“If 80 percent of our work is data preparation, then ensuring data quality is the important work of a machine learning team.”Andrew Ng
The progress in machine learning progress owes a lot to teams downloading models and trying to do better on standard benchmark data sets. The bulk of the time is spent on improving the code, the model or the algorithms. “What I’m finding is that for a lot of problems, it’d be useful to shift our mindset toward not just improving the code but in a more systematic way of improving the data,” said Andrew Ng
Last week, Andrew Ng drew the ML community’s attention towards MLOps, a field dealing with building and deploying machine learning models more systematically. Andrew Ng explained how machine learning development could accelerate if more emphasis is on being data-centric than model-centric. Traditional software is powered by code, whereas AI systems are built using both code (models + algorithms) and data. “When a system isn’t performing well, many teams instinctually try to improve the code. But for many practical applications, it’s more effective instead to focus on improving the data,” he said.
Progress in machine learning, says Andrew Ng, has been driven by efforts to improve performance on benchmark datasets. The common practice amongst researchers is to hold the data fixed while trying to improve the code. But, when the dataset size is modest (<10,000 examples), Andrew Ng suggests ML teams will make faster progress, given the dataset is good.
Improving code vs improving data quality (Source: Deeplearning.AI)
It is commonly assumed that 80 percent of machine learning is data cleaning. If 80 percent of our work is data preparation, asks Andrew Ng, then why are we not ensuring data quality is of the utmost importance for a machine learning team.
Andrew Ng mentioned how everyone jokes about ML is 80% data preparation, but no one seems to care. A quick look at the arxiv would give an idea of the direction ML research is going. There is unprecedented competition around beating the benchmarks. If Google has BERT then OpenAI has GPT-3. But, these fancy models take up only 20% of a business problem. What differentiates a good deployment is the quality of data; everyone can get their hands on pre-trained models or licensed APIs.
Source: Paper by Paleyes et al.,
According to a study done by Cambridge researchers, the most important yet often ignored problem is data dispersion.
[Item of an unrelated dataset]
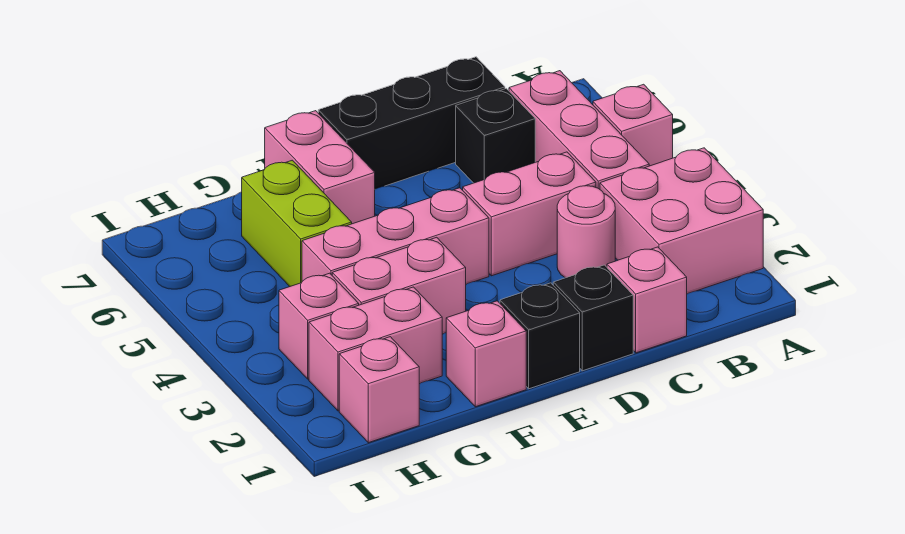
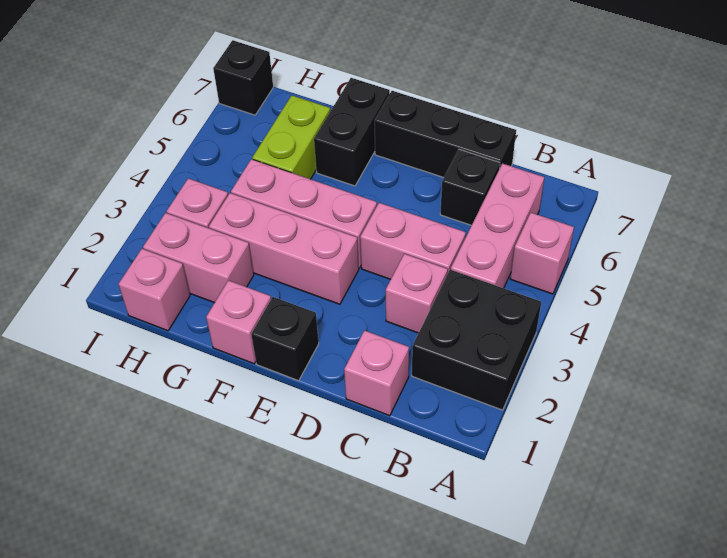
pink brick A2:B3 level 1 -> black brick A2:B3 level 1
pink round brick C3 level 1 -> pink brick C3 level 1
black brick D1 level 1 -> black brick I7 level 1
pink brick F3:G3 level 1 -> pink brick E3:G3 level 1
pink brick F6:F7 level 1 -> black brick F6:F7 level 1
The problem arises when data is streamed from different sources, which may have different schemas, different conventions, and their way of storing and accessing the data. Now, this is a tedious process for the ML engineers to combine the information into a single dataset suitable for machine learning.
While smaller datasets have troubles with noisy data, larger volumes of data can make labelling difficult. Access to experts can be another bottleneck for collecting high-quality labels. According to experts, lack of access to high-variance data is one of the main challenges when deploying machine learning solutions from the lab environment to the real world.
A consumer software internet company with many users has a data set of a lot of training examples. Imagine deploying AI in a different setting, such as agriculture or healthcare, where there aren’t enough data points. You cannot expect to have a million tractors!
So, here are a few thumb rules Andrew Ng has proposed to help deploy ML efficiently:
- The most important task of MLOps is to make high-quality data available.
- Labelling consistency is key. For example, check how your labellers are using the bounding boxes. There can be multiple ways of labelling, and even if they are good on their own, lack of consistency can deteriorate the outcome.
- Systematic improvement of data quality on a basic model is better than chasing the state-of-the-art models with low-quality data.
- In case of errors during training, take a data-centric approach.
- With data centric view, there is significant room for improvement in problems with smaller datasets (<10k examples).
- When working with smaller datasets, tools and services to promote data quality are critical.
According to Andrew Ng, good data is defined consistently, covers all edge cases, has timely feedback from production data and is sized appropriately. He advised against counting on engineers to chance upon the best way to improve a dataset. Instead, he hopes the ML community will develop MLOps tools that help make high-quality datasets and AI systems that are repeatable and systematic. He also said MLOps is a nascent field, and going forward, the most important objective of the MLOps teams should be to ensure a high-quality and consistent flow of data throughout all stages of a project.